Neurosymbolic AI combines the predictive learning of neural networks with teaching the AI a series of formal rules that humans learn to be able to deliberate more reliably. These include logic rules, like 'if a then b', such as 'if it's raining then everything outside is normally wet'; mathematical rules, like 'if a = b and b = c then a = c'; and the agreed-upon meanings of things like words, diagrams, and symbols. Some of these will be inputted directly into the AI system, while it will deduce others itself by analyzing its training data and doing 'knowledge extraction'.

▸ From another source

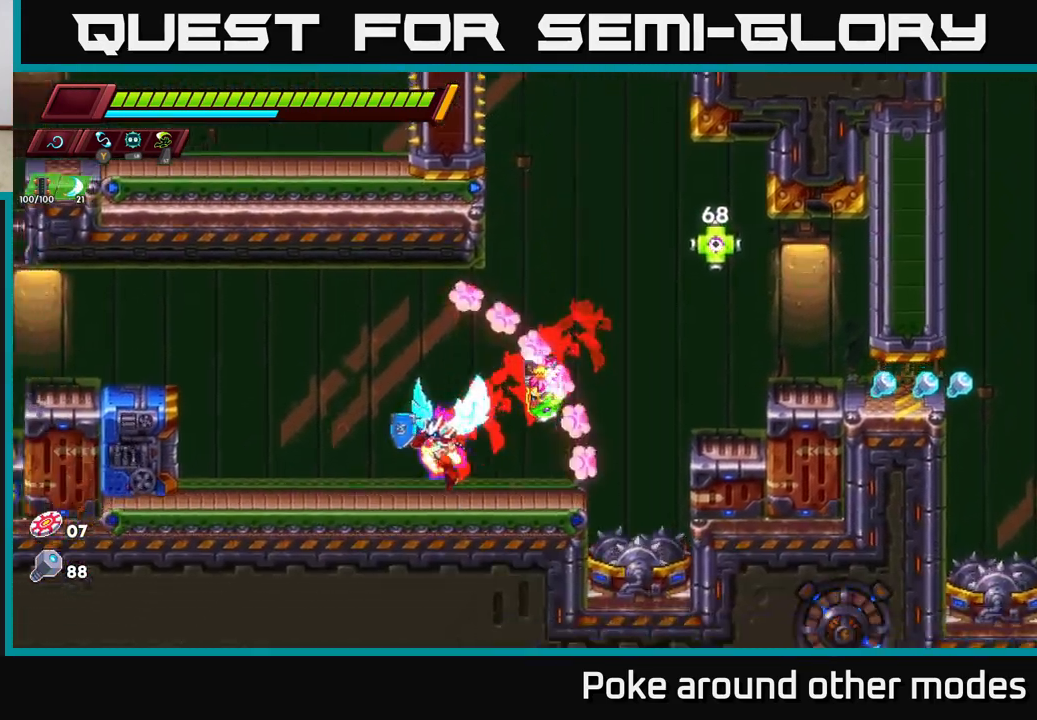
{"buttons": [], "left_stick": "center", "right_stick": "center", "events": [[67, "A", "down"], [67, "left_stick", "right"], [100, "R2", "down"], [150, "R2", "up"], [267, "A", "up"], [317, "A", "down"], [367, "left_stick", "center"], [383, "X", "down"], [433, "A", "up"], [483, "X", "up"]]}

This should create an AI that will never hallucinate and will learn faster and smarter by organizing its knowledge into clear, reusable parts. For example, if the AI has a rule about things being wet outside when it rains, there's no need for it to retain every example of the things that might be wet outside—the rule can be applied to any new object, even one it has never seen before. During model development, neurosymbolic AI also integrates learning and formal reasoning using a process known as the 'neurosymbolic cycle'. This involves a partially trained AI extracting rules from its training data then instilling this consolidated knowledge back into the network before further training with data.

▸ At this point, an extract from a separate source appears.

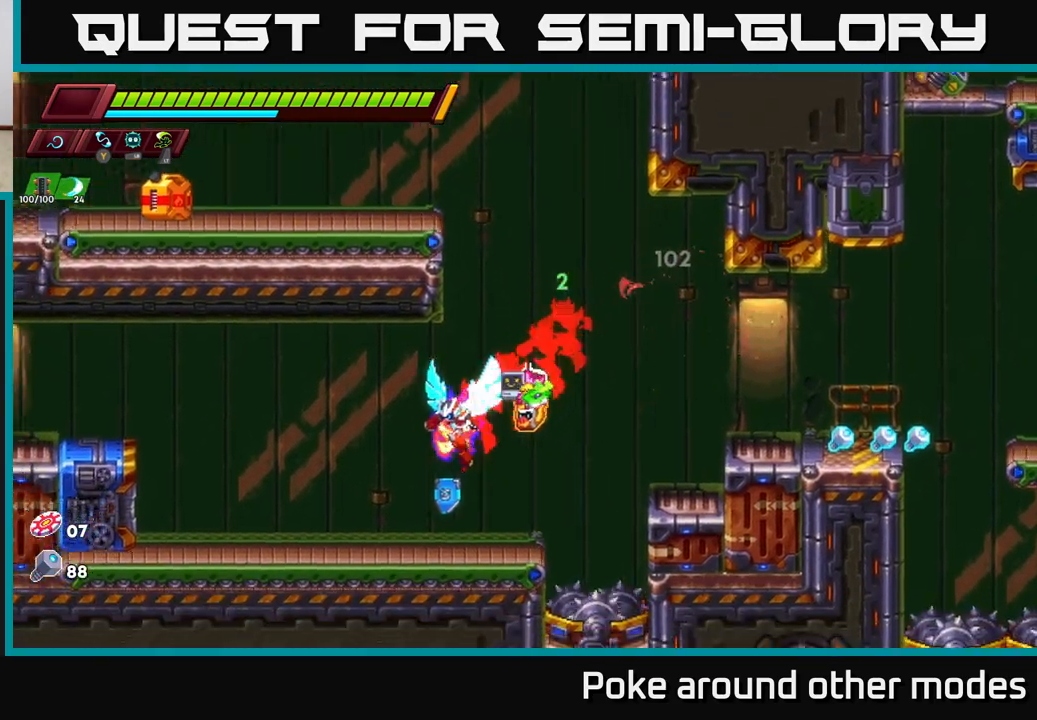
{"buttons": [], "left_stick": "right", "right_stick": "center", "events": [[17, "left_stick", "center"], [67, "left_stick", "right"], [200, "A", "down"], [200, "R2", "down"], [350, "A", "up"], [367, "R2", "up"]]}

This is more energy efficient because the AI needn't store as much data, while the AI is more accountable because it's easier for a user to control how it reaches particular conclusions and improves over time. It's also fairer because it can be made to follow pre-existing rules, such as: 'For any decision made by the AI, the outcome must not depend on a person's race or gender'.
Q: What are AI hallucinations?
A: AI hallucinations refer to instances where large language models (LLMs) generate incorrect or misleading information, often due to the probabilistic nature of their training and inference processes.
Q: Why is the current approach to solving AI hallucinations not effective?
A: The current approach often involves addressing issues on a case-by-case basis or trying to fix problems after they occur, which is inefficient and does not address the root causes of the hallucinations.
Q: What is neurosymbolic AI?
A: Neurosymbolic AI combines the predictive learning capabilities of neural networks with formal rules and logical reasoning, aiming to create more reliable and accurate AI systems.
Q: How does neurosymbolic AI reduce the need for extensive training data?
A: Neurosymbolic AI uses formal rules and knowledge extraction to organize and apply knowledge more efficiently, reducing the need for large amounts of training data and making the AI more energy efficient.
Q: What are the benefits of using neurosymbolic AI over traditional LLMs?
A: Neurosymbolic AI offers benefits such as reduced hallucinations, faster learning, better accountability, and fairer decision-making, as it can be programmed to follow pre-existing rules and principles.